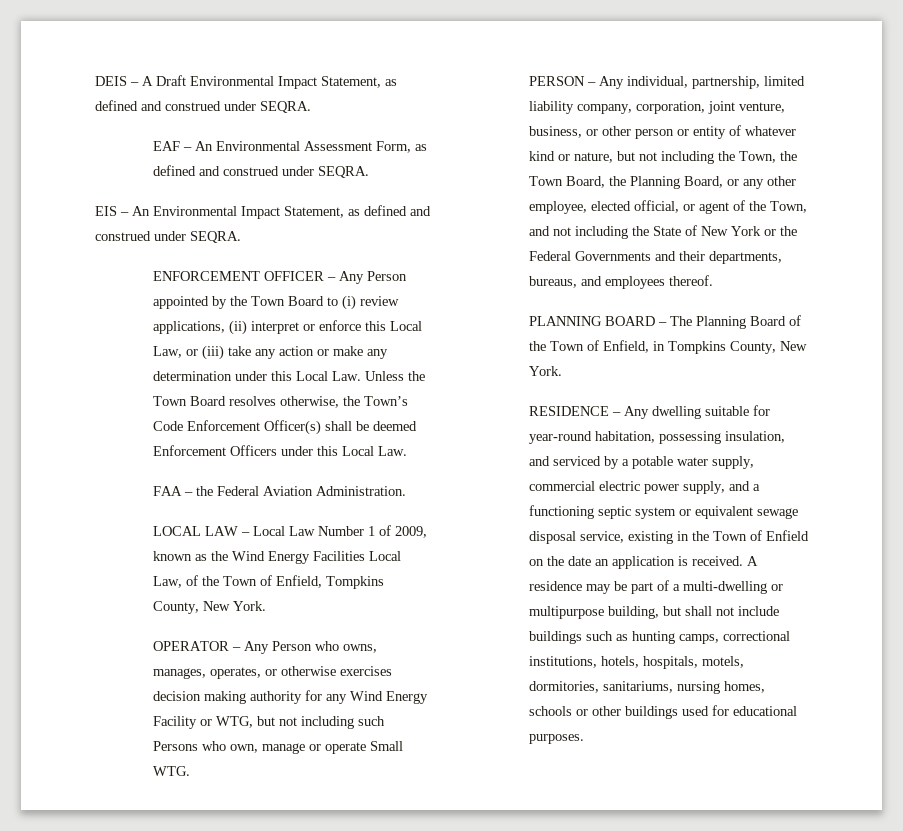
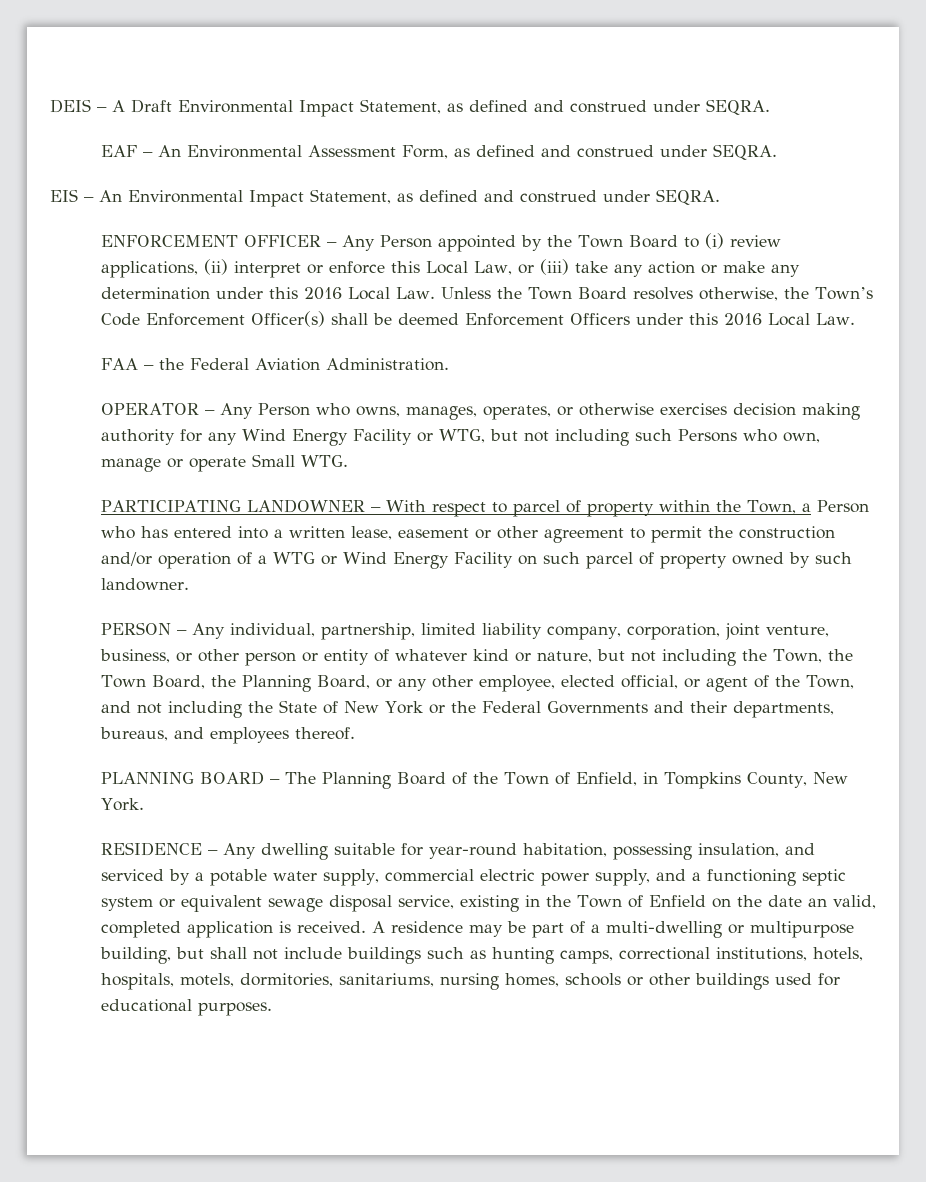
(292, 376) none -> [303,287,342,300] 2016
(338, 451) none -> [723,313,762,326] 2016
[152,525,427,538] [152,551,401,564] [152,575,384,589] [152,601,266,614] // LOCAL LAW – Local Law Number 1 of 2009, known as the Wind Energy Facilities Local Law, of the Town of Enfield, Tompkins County, New York. -> (450, 364) none
(190, 771) none -> [100,499,870,517] [100,526,835,543] [100,552,852,569] [100,578,189,591] // PARTICIPATING LANDOWNER – With respect to parcel of property within the Town, a Person who has entered into a written lease, easement or other agreement to permit the construction and/or operation of a WTG or Wind Energy Facility on such parcel of property owned by such landowner.
(609, 562) none -> [832,895,876,909] [100,921,181,938] valid, completed

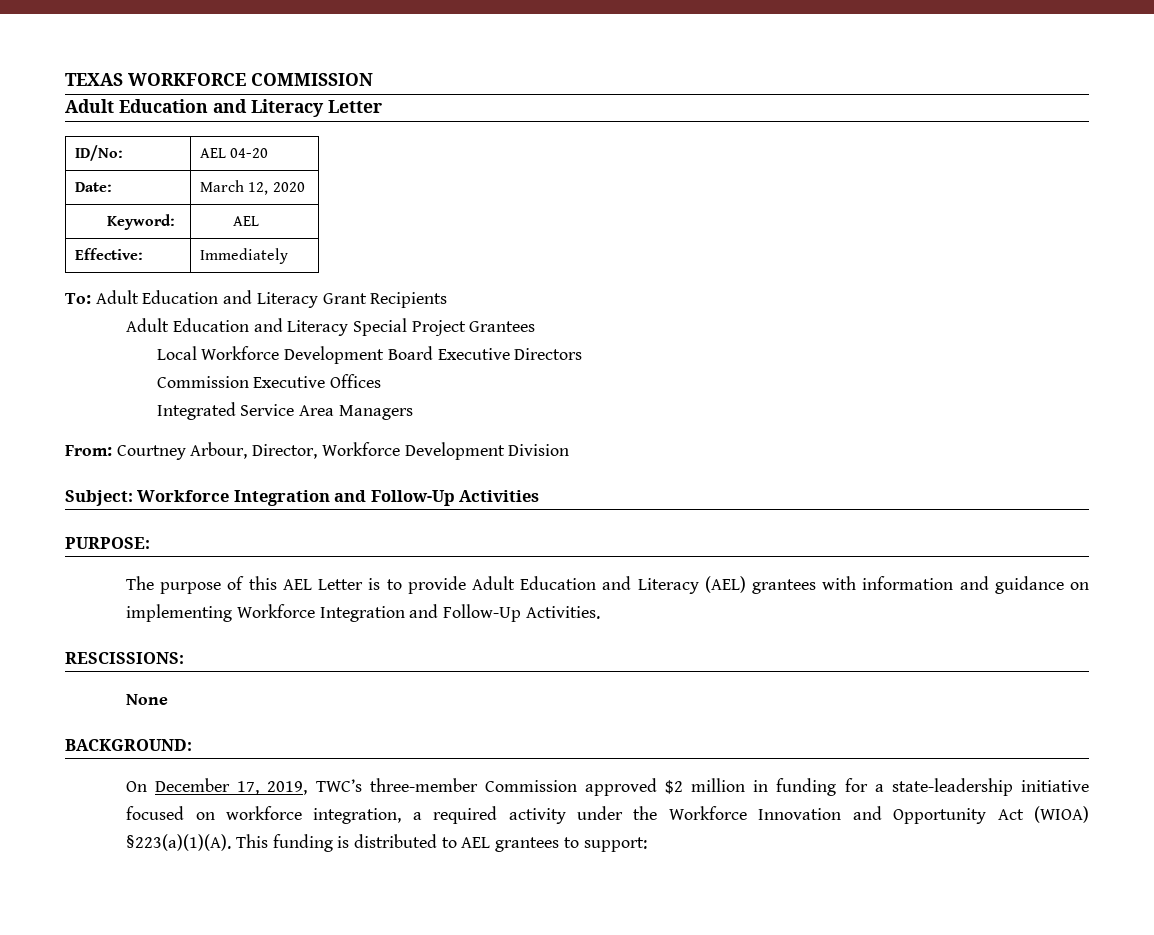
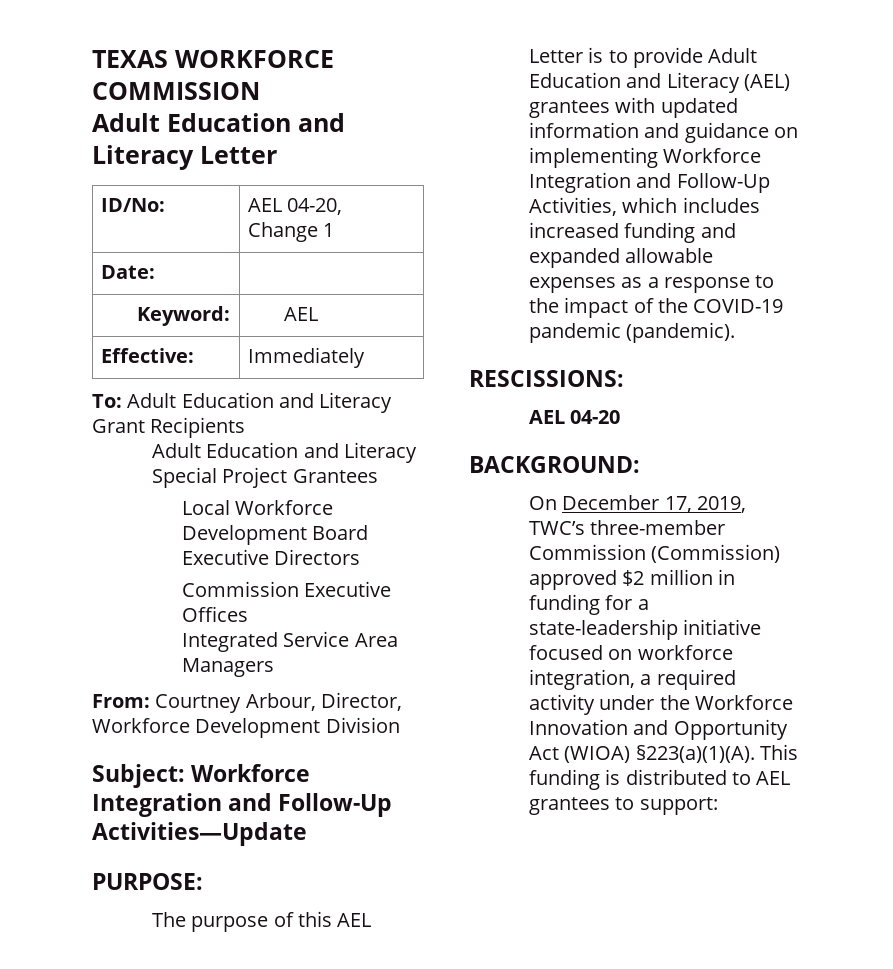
[230,148,269,158] [74,182,112,192] [199,180,305,195] 04-20 // Date: | March 12, 2020 -> [287,198,343,215] [247,222,335,242] [100,265,155,279] 04-20, Change 1 // Date: |
[459,490,540,502] Activities -> [92,822,307,846] Activities—Update
(857, 583) none -> [660,98,738,118] updated
[525,606,600,619] Activities. -> [529,197,760,216] [529,222,736,243] [529,248,714,268] [529,275,775,293] [529,297,784,318] [529,322,736,343] Activities, which includes increased funding and expanded allowable expenses as a response to the impact of the COVID-19 pandemic (pandemic).
[126,694,169,705] // None -> [529,410,621,424] // AEL 04-20
(577, 786) none -> [651,544,781,563] (Commission)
++++
Transcribe only these lines, exactly: the first line of the listing, every line after it, and the line with "[152,525,427,538] [152,551,401,564] [152,575,384,589]", where the copy ends. Include no picture.

(292, 376) none -> [303,287,342,300] 2016
(338, 451) none -> [723,313,762,326] 2016
[152,525,427,538] [152,551,401,564] [152,575,384,589] [152,601,266,614] // LOCAL LAW – Local Law Number 1 of 2009, known as the Wind Energy Facilities Local Law, of the Town of Enfield, Tompkins County, New York. -> (450, 364) none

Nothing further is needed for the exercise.